# [SELECTED TEXT]

'''

Briefly, cell lysates were incubated overnight at 4 °C with antibody that were bound to Dynabeads protein G (Life Technologies) in NT2 buffer (50 mM Tris–HCl pH 7.4, 150,145 mM NaCl, 1 mM

MgCl2, and 0.05% NP40) containing 200 units RNaseOUT, 400 μM VRC, 10 μl of 100 mM DTT and 20 mM EDTA. Beads were then washed five times with NT2 buffer and treated with proteinase K for 30 

min at 55 °C. RNAs were then isolated using the standard Trizol (Invitrogen) protocol and analyzed by qRT-PCR. Following antibodies were used in RIP assay: mouse anti-Sugt1 (sc-81822) and

Normal mouse IgG (sc-2027). RNA PULL-DOWN ASSAY Biotinylated RNAs were prepared using Biotin RNA Labeling Mix (Roche) and T7/T3 RNA in vitro transcription kit (Ambion). Fifteen micrograms of

biotin-labeled RNAs were denatured at 90 °C for 2 min and then renatured with RNA structure buffer (10 mM Tris pH 7, 0.1 M KCl, 10 mM MgCl2) at RT for 20 min. Folded RNAs were mixed with 2 

mg total protein lysate and incubated with 50 μl of Streptavidin agarose beads for one hour at room temperature (RT). After the incubation, beads were washed five times using RIPA buffer (50

 mM Tris–HCl, pH 7.5, 150 mM NaCl, 1.0 mM EDTA, 0.1% SDS, 1% sodium deoxycholate, and 1% Triton X-100). Binding proteins were retrieved by boiling at 100 °C with loading buffer and further

analyzed by running 10% SDS–PAGE gel according to the standard protocol. Proteins were detected by Coomassie Blue Staining using standard procedure and western blot. MASS SPECTROMETRY The

band uniquely present in the _SAM_ pull-done lane after Coomassie Blue staining was cut out and subject to LC–MS/MS analysis (Shanghai Applied Protein Technology, Shanghai, China).The MS

scan was performed with the following parameters: positive ion detection; scan range (_m_/_z_) = 300–1800; resolution = 70,000 at 200_m_/_z_ automatic gain control (AGC) target = 1e6;

maximum injection time = 50 ms; dynamic exclusion = 60 s. polypeptide and polypeptide fragments were collected according to the following parameters: after each full scan, 10 fragment maps

(MS2 scan) were collected, MS2 Activation Type was HCD, isolation window was 2_m_/_z_, second-level mass spectral resolution was 17,500 at 200_m_/_z_, collision Energy was 30 eV, and

underfill was 0.1%. The MS/MS spectra were searched with MASCOT engine (Matrix Science, version 2.2). The following option was used: peptide mass tolerance = 20 ppm, fragment mass tolerance 

= 0.1 Da, enzyme = trypsin, max missed cleavages = 2, fixed modification: carbamidomethyl (C), and variable modification: oxidation (M), acetyl (Protein N-term). The identified proteins were

retrieved from the uniport mouse database (ref. no. 73952; download time: 20130313). Ion score ≥ 20. The number of unique peptides (Unique PepCount) and CoverPercent (Cover%: the number of

detected amino acids/total number of amino acids in the protein) were used to identify proteins. In this study, one sample was analyzed once by LC–MS/MS. WESTERN BLOTTING Briefly, total

proteins from cells were lysed in RIPA buffer supplemented with protease inhibitor cocktail, PIC (88266, Thermo Fisher Scientific) for 20 min on ice. The protein concentration was determined

using a Bradford protein assay kit (Bio-Rad). The following antibodies and dilutions were used for western blot analysis. Mouse anti-Sugt1 (1:500, sc-81822, Santa Cruz), mouse

anti-α-Tubulin (1:5000, B-5-1-2, Santa Cruz), mouse anti-Flag (1:1000, F1804, Sigma), mouse anti-Ub (1:5000, sc-8017, Santa Cruz), mouse anti-HA (1:1000, sc-7392, Santa Cruz), rabbit

anti-Hnrnpl (1:1000, sc-28726, Santa Cruz), mouse anti-Dnmt 3a (1:1000, ab-13888, Abcam); rabbit anti-Dnmt 3b (1:1000, ab-2851, Abcam); and rabbit anti-Hec1 antibody9 (1:5000) a very kind

gift from Dr. Robert Benezra, Memorial Sloan Kettering Cancer Center, USA). The relative band intensities were quantified using ImageJ 1.50i (National Institutes of Health).

'''

# [EXERCISE OBJECTIVE]
Please extract the part of the methods text between "anti-Hnrnpl (1:1000, sc-28726, Santa" and "Institutes of Health).", inclusive, copying it word for word. The records are not needed here.

(Collected data)
'''

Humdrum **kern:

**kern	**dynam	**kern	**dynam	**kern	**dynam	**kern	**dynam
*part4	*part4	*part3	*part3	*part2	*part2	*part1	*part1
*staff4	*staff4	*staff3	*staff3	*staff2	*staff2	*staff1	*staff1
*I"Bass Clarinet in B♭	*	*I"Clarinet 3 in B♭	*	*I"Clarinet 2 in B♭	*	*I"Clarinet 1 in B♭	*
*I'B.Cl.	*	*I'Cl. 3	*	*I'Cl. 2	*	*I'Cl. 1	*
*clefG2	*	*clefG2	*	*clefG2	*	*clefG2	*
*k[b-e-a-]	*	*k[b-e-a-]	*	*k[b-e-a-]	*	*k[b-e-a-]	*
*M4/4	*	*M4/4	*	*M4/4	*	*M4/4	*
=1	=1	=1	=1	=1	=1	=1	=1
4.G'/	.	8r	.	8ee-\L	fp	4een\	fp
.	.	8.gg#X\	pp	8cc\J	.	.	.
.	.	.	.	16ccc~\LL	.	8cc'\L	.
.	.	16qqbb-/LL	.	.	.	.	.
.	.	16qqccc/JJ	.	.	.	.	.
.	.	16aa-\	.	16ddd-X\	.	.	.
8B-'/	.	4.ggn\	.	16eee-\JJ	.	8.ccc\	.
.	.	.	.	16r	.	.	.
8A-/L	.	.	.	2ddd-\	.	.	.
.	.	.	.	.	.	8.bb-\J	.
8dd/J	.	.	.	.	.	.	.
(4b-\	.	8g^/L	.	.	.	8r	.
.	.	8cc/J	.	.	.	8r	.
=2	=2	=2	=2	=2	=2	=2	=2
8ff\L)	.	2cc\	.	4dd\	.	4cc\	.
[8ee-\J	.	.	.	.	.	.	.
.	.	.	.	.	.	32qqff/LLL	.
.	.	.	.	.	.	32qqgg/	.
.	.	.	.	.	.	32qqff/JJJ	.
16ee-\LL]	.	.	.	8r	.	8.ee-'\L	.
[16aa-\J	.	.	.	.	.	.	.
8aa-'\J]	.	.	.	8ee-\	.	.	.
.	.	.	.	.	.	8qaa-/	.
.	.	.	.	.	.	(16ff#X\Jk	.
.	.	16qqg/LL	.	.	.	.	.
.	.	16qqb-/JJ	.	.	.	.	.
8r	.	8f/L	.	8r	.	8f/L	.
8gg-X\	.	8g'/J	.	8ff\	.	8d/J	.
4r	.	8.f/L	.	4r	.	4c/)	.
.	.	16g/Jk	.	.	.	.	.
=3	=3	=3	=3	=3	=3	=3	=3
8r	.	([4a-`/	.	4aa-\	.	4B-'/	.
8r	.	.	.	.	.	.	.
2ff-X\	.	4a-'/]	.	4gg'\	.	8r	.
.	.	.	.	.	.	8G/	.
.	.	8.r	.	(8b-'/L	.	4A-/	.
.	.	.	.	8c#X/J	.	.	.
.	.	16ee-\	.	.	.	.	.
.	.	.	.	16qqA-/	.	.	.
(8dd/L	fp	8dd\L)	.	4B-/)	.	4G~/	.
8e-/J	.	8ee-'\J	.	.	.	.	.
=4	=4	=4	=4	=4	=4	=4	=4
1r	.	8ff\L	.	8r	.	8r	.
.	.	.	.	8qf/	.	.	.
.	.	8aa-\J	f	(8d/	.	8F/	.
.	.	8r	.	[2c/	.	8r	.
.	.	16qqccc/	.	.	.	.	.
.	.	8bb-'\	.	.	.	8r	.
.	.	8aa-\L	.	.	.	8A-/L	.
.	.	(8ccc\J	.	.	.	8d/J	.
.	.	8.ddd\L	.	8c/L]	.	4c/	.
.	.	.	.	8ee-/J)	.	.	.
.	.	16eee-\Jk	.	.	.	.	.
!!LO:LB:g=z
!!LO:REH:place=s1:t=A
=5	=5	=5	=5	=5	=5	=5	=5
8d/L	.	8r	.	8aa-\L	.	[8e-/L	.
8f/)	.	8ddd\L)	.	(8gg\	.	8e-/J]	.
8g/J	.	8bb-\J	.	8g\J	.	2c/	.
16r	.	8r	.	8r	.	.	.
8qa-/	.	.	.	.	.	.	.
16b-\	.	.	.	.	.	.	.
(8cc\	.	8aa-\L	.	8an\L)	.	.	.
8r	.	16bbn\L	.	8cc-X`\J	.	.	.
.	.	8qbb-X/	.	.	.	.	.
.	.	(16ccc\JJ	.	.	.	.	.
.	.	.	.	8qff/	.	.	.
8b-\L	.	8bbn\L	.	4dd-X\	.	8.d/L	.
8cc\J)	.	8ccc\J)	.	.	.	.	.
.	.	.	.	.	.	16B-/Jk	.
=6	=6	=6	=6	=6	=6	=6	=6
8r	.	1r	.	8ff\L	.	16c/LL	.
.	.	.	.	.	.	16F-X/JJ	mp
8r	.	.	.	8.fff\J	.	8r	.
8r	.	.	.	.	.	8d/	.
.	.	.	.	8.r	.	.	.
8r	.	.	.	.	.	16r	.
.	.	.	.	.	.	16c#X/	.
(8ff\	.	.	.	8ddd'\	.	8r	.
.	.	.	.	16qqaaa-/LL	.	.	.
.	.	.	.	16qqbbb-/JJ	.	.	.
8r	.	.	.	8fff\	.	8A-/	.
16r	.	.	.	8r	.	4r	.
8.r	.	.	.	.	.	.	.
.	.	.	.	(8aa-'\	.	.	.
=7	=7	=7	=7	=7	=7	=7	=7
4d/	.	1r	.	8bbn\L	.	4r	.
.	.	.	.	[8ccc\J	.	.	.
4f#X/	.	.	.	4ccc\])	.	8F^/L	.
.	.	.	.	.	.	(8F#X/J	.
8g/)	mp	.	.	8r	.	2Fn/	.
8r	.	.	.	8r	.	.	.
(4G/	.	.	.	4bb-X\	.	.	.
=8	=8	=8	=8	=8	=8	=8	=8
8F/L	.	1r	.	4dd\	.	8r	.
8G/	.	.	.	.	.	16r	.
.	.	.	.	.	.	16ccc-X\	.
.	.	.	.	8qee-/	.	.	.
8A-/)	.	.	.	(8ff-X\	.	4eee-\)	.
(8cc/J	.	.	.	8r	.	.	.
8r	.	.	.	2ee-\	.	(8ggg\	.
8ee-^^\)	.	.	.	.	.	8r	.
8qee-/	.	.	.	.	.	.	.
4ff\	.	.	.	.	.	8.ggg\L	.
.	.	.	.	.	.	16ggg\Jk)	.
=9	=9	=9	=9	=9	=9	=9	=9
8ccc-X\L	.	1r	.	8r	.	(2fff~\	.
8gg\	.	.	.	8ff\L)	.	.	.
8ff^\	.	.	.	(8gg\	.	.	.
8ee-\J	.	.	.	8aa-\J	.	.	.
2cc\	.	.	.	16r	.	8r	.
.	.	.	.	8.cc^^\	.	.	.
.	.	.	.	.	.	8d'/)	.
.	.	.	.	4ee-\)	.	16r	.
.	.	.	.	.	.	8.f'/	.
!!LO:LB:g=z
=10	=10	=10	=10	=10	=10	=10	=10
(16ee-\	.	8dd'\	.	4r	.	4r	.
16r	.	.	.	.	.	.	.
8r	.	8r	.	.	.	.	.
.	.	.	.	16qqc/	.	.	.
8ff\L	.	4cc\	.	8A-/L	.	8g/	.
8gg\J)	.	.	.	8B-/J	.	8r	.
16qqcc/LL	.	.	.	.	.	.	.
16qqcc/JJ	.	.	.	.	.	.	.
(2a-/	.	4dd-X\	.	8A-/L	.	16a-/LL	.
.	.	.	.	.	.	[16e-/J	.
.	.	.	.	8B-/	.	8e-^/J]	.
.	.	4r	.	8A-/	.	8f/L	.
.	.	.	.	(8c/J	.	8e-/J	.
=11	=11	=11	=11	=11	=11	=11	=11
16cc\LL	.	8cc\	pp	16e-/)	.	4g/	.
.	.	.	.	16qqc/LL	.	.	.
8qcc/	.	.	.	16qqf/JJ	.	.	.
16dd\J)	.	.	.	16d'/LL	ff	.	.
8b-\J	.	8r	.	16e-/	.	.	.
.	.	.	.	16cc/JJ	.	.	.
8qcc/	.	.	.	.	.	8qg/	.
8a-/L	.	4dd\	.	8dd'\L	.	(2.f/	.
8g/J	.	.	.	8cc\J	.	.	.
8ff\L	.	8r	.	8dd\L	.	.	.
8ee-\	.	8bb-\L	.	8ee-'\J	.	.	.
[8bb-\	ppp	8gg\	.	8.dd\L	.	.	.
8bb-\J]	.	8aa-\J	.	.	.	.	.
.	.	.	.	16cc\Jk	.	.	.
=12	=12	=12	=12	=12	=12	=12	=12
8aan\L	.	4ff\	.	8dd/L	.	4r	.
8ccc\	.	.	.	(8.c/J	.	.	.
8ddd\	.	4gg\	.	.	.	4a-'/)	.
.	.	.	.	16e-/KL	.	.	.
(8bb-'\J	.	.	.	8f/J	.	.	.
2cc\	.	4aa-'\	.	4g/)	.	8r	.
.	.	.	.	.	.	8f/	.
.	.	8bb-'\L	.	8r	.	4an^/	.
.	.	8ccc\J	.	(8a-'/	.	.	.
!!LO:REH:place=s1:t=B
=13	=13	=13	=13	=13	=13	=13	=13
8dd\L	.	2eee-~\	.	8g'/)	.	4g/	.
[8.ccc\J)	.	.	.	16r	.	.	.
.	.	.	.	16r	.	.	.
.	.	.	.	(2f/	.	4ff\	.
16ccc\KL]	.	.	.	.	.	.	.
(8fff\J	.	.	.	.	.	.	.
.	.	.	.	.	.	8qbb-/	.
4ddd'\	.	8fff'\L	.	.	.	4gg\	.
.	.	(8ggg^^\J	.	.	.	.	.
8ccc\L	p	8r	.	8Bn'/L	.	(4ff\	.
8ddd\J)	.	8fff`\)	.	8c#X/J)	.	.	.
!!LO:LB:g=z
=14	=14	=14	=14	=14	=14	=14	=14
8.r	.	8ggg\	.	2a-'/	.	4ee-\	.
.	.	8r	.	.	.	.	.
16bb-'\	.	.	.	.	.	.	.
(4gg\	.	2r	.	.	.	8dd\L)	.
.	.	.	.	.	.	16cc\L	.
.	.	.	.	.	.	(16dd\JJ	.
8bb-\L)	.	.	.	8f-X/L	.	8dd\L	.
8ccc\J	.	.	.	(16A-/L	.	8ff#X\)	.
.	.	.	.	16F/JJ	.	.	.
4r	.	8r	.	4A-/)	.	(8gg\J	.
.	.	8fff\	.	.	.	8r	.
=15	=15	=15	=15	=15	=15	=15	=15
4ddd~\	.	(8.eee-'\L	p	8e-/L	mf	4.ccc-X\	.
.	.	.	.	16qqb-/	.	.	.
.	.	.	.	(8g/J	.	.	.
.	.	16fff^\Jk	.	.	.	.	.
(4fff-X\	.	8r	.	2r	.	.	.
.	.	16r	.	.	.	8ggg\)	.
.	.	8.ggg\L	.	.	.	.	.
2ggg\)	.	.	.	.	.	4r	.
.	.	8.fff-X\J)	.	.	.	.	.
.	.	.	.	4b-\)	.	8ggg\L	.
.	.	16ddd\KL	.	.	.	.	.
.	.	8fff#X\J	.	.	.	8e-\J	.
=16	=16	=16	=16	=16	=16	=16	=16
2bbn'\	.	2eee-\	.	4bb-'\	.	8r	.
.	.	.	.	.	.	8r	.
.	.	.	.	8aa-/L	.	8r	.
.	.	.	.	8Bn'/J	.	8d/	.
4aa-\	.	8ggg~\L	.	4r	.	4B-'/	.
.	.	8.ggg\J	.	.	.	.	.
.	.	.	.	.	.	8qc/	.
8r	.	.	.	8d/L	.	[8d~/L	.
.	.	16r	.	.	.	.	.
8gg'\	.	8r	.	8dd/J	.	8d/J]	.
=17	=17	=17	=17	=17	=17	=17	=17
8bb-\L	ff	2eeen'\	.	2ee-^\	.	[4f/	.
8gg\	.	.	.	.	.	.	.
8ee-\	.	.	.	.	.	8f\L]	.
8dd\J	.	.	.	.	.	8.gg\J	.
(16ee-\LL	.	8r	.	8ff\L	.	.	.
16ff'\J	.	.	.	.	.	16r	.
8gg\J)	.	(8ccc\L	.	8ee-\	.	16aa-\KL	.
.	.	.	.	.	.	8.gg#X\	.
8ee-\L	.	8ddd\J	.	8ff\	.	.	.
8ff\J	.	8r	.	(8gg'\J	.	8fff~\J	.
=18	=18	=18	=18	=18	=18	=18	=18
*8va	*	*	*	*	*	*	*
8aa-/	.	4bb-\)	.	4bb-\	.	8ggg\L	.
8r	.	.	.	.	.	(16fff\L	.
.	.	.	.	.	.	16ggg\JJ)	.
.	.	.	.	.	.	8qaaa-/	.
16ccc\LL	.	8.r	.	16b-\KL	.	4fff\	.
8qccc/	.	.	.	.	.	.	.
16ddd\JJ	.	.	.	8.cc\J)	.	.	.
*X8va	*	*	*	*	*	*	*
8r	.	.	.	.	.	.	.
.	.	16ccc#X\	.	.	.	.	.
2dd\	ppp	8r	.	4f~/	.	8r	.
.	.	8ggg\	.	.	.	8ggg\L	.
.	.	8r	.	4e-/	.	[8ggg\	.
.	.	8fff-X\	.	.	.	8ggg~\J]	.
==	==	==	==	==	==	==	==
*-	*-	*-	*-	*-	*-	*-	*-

'''

# [OUTPUT BELOW]
anti-Hnrnpl (1:1000, sc-28726, Santa Cruz), mouse anti-Dnmt 3a (1:1000, ab-13888, Abcam); rabbit anti-Dnmt 3b (1:1000, ab-2851, Abcam); and rabbit anti-Hec1 antibody9 (1:5000) a very kind

gift from Dr. Robert Benezra, Memorial Sloan Kettering Cancer Center, USA). The relative band intensities were quantified using ImageJ 1.50i (National Institutes of Health).